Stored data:
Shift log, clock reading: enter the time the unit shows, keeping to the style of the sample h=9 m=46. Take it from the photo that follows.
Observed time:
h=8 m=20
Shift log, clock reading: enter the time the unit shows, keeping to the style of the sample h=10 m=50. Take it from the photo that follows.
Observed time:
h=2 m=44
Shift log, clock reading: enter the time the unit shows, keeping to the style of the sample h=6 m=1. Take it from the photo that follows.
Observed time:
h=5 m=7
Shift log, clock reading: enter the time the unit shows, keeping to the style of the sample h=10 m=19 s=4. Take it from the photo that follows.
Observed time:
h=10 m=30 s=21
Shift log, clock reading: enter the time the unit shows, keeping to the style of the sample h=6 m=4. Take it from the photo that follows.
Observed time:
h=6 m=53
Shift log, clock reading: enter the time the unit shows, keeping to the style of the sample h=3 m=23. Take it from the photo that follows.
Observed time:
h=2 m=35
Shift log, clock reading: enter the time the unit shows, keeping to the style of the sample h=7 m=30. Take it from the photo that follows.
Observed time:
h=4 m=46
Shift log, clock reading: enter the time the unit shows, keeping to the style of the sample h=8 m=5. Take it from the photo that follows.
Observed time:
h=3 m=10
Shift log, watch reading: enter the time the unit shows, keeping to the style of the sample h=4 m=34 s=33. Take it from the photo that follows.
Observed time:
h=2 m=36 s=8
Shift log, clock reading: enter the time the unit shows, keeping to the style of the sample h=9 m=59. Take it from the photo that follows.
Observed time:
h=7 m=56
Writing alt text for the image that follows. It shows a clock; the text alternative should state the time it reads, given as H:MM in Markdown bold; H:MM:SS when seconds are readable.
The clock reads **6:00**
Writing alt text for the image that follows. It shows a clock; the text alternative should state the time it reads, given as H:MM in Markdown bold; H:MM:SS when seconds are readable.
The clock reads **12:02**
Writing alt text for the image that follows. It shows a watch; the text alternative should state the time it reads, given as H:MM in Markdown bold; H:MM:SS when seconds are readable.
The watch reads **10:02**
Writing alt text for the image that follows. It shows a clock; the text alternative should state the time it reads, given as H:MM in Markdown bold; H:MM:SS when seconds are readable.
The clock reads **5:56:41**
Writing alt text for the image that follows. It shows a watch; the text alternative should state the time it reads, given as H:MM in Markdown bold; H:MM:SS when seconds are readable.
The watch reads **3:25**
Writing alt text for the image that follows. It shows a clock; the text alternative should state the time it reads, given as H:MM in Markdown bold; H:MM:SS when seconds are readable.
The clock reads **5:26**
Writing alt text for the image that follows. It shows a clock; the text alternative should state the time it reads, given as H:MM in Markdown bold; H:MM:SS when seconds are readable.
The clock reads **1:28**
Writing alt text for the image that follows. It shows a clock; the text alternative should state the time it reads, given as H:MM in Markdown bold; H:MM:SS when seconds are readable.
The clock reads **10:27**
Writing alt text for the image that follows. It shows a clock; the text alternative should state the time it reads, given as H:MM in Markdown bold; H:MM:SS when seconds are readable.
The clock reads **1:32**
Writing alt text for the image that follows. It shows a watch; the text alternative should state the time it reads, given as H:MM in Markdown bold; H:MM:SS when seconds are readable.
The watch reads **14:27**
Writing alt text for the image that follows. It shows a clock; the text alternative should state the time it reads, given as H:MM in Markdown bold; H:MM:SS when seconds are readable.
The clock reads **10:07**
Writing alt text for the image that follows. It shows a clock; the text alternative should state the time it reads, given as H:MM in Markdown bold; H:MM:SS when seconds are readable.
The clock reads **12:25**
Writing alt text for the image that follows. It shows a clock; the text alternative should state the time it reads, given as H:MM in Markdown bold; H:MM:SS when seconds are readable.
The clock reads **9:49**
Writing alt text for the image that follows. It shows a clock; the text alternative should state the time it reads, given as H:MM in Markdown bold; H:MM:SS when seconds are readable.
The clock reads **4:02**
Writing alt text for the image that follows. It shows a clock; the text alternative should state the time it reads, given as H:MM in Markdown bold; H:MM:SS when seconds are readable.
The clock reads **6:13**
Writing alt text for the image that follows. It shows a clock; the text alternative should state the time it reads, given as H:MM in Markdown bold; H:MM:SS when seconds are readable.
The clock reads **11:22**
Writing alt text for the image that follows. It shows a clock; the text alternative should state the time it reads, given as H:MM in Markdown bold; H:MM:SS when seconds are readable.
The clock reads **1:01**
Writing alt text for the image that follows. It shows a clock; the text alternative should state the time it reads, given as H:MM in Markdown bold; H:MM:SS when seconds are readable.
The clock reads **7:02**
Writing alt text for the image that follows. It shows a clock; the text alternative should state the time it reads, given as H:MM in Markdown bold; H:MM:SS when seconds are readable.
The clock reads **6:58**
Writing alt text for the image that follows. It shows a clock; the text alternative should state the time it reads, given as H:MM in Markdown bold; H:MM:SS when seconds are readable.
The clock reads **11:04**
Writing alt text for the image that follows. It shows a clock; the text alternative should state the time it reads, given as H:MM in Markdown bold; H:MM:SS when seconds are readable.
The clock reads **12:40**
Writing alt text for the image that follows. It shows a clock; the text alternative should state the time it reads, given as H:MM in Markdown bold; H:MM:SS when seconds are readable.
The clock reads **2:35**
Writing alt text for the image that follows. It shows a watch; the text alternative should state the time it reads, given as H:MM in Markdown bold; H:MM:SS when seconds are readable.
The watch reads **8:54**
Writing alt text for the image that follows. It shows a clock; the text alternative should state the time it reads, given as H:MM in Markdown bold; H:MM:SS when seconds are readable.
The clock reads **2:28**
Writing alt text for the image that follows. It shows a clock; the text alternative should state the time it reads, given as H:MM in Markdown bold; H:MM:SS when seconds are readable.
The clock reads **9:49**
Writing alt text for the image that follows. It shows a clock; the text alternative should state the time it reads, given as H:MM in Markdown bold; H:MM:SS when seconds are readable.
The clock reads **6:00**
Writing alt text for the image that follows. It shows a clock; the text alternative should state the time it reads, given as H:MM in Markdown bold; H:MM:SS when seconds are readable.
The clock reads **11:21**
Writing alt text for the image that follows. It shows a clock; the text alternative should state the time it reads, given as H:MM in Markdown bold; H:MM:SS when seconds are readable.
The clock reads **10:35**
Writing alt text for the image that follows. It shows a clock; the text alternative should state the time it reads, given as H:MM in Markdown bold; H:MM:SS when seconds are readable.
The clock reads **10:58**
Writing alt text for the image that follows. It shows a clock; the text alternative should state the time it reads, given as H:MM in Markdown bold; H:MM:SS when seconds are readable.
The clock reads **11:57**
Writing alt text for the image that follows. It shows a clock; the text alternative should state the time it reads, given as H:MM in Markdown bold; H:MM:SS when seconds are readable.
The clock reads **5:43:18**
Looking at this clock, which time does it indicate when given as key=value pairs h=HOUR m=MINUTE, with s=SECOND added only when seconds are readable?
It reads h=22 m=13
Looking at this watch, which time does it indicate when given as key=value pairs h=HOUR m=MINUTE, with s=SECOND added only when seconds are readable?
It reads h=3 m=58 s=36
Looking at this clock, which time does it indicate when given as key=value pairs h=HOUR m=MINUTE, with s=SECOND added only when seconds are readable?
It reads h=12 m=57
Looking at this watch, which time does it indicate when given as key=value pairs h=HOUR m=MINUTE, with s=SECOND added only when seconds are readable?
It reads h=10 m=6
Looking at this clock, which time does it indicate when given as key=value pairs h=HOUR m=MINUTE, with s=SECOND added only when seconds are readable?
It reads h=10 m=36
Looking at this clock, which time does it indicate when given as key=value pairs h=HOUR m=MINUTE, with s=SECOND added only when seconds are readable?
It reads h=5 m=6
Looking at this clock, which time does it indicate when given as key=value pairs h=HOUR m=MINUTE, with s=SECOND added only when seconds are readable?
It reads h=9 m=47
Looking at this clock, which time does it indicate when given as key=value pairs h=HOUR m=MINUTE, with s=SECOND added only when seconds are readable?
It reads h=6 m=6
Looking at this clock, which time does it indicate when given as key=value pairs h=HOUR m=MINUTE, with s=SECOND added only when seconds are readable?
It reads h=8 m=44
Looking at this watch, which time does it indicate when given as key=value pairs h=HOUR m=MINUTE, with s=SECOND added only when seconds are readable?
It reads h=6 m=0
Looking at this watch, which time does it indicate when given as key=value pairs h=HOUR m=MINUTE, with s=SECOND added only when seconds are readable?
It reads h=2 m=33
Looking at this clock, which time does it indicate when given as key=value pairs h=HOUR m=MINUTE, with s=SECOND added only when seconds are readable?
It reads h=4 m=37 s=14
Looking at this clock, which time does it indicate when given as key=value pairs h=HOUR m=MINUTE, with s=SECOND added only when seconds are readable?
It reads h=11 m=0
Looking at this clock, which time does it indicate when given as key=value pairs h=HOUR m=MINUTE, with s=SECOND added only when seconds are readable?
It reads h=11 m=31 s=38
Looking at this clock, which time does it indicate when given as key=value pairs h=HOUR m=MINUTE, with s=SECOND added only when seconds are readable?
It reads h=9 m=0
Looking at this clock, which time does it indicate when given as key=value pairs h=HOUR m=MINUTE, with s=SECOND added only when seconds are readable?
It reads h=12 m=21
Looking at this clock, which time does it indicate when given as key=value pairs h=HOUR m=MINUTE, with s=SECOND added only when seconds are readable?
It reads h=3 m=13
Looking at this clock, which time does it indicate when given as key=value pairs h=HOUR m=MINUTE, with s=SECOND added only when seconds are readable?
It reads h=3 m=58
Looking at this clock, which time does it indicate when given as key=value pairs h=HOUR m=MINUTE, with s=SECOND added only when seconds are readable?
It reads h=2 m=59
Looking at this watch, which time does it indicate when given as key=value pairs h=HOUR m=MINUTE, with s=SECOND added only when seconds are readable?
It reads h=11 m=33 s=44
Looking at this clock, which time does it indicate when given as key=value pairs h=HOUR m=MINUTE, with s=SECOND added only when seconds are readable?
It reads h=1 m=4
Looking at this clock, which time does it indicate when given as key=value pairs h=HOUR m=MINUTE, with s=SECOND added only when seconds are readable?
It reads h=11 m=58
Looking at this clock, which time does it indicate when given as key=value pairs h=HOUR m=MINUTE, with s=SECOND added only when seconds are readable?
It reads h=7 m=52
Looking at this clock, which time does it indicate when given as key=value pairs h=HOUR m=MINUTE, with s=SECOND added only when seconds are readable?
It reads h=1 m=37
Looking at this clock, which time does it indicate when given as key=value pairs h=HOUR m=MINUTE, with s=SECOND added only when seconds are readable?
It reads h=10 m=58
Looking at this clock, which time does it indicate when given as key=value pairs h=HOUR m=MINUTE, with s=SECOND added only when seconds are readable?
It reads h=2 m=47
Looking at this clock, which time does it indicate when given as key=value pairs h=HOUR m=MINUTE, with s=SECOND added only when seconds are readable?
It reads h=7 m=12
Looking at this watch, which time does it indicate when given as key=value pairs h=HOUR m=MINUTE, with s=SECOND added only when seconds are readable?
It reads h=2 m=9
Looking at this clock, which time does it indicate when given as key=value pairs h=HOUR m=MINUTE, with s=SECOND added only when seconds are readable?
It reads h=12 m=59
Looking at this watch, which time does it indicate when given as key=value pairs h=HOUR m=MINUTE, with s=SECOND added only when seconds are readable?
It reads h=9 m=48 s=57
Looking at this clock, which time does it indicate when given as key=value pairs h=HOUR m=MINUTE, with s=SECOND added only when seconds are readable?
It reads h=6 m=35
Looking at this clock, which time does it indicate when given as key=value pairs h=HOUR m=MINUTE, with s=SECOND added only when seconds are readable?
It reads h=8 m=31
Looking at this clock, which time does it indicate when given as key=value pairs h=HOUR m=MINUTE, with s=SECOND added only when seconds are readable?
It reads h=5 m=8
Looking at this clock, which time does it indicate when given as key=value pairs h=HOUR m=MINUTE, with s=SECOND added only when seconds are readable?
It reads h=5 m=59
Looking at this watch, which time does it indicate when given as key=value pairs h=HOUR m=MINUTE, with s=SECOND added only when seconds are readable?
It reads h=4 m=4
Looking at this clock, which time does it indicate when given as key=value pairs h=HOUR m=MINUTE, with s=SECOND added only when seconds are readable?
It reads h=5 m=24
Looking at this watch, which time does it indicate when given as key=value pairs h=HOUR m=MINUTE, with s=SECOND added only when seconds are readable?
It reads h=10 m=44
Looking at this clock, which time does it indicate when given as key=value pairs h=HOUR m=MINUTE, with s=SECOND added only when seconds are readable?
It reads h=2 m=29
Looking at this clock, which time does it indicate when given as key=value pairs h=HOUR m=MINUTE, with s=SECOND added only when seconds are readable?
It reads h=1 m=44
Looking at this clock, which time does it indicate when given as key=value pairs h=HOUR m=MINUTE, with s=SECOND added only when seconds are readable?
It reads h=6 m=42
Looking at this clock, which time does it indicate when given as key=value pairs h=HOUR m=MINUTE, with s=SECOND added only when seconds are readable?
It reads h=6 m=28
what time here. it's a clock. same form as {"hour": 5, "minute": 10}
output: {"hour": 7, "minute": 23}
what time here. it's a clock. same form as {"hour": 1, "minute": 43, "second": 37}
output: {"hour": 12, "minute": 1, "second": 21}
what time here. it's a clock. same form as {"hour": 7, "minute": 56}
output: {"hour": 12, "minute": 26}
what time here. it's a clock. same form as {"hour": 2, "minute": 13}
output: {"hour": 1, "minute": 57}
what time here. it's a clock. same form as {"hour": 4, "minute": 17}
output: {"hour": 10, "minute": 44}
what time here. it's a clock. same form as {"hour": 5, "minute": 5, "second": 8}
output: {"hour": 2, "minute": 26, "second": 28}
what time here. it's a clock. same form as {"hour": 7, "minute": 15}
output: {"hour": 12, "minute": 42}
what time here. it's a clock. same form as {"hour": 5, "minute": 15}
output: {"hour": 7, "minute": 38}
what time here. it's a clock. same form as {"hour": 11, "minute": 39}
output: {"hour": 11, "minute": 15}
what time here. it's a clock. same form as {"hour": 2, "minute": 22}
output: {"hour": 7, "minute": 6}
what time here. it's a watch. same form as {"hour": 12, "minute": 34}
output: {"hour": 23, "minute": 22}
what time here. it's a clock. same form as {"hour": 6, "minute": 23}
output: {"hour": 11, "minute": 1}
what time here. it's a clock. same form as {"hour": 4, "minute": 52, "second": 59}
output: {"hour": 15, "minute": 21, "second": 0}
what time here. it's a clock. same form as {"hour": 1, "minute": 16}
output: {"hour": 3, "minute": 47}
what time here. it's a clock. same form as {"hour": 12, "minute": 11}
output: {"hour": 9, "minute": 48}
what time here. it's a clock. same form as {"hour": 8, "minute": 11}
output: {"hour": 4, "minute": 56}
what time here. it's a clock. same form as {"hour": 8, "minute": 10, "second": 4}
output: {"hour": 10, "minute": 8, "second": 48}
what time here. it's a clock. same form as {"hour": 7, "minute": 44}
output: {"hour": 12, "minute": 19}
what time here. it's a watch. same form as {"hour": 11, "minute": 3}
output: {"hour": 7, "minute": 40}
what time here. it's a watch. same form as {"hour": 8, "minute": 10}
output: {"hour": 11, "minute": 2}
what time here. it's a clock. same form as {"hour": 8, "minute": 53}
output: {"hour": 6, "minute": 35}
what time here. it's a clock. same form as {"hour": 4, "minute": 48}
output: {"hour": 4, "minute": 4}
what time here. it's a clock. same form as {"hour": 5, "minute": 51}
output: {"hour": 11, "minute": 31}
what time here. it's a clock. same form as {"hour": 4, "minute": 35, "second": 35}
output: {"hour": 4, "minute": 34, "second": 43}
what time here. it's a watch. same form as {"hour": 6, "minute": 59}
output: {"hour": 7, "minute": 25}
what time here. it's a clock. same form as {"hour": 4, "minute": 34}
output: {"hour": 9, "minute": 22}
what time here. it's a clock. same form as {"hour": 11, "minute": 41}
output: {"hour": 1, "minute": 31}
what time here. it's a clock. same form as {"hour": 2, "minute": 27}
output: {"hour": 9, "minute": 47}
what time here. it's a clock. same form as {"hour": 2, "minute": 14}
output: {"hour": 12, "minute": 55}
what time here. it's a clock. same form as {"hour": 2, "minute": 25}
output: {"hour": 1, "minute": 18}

Directive
Report each line in the material above that contains the word "reading", and copy those lines in full.

Complete response
Shift log, clock reading: enter the time the unit shows, keeping to the style of the sample h=9 m=46. Take it from the photo that follows.
Shift log, clock reading: enter the time the unit shows, keeping to the style of the sample h=10 m=50. Take it from the photo that follows.
Shift log, clock reading: enter the time the unit shows, keeping to the style of the sample h=6 m=1. Take it from the photo that follows.
Shift log, clock reading: enter the time the unit shows, keeping to the style of the sample h=10 m=19 s=4. Take it from the photo that follows.
Shift log, clock reading: enter the time the unit shows, keeping to the style of the sample h=6 m=4. Take it from the photo that follows.
Shift log, clock reading: enter the time the unit shows, keeping to the style of the sample h=3 m=23. Take it from the photo that follows.
Shift log, clock reading: enter the time the unit shows, keeping to the style of the sample h=7 m=30. Take it from the photo that follows.
Shift log, clock reading: enter the time the unit shows, keeping to the style of the sample h=8 m=5. Take it from the photo that follows.
Shift log, watch reading: enter the time the unit shows, keeping to the style of the sample h=4 m=34 s=33. Take it from the photo that follows.
Shift log, clock reading: enter the time the unit shows, keeping to the style of the sample h=9 m=59. Take it from the photo that follows.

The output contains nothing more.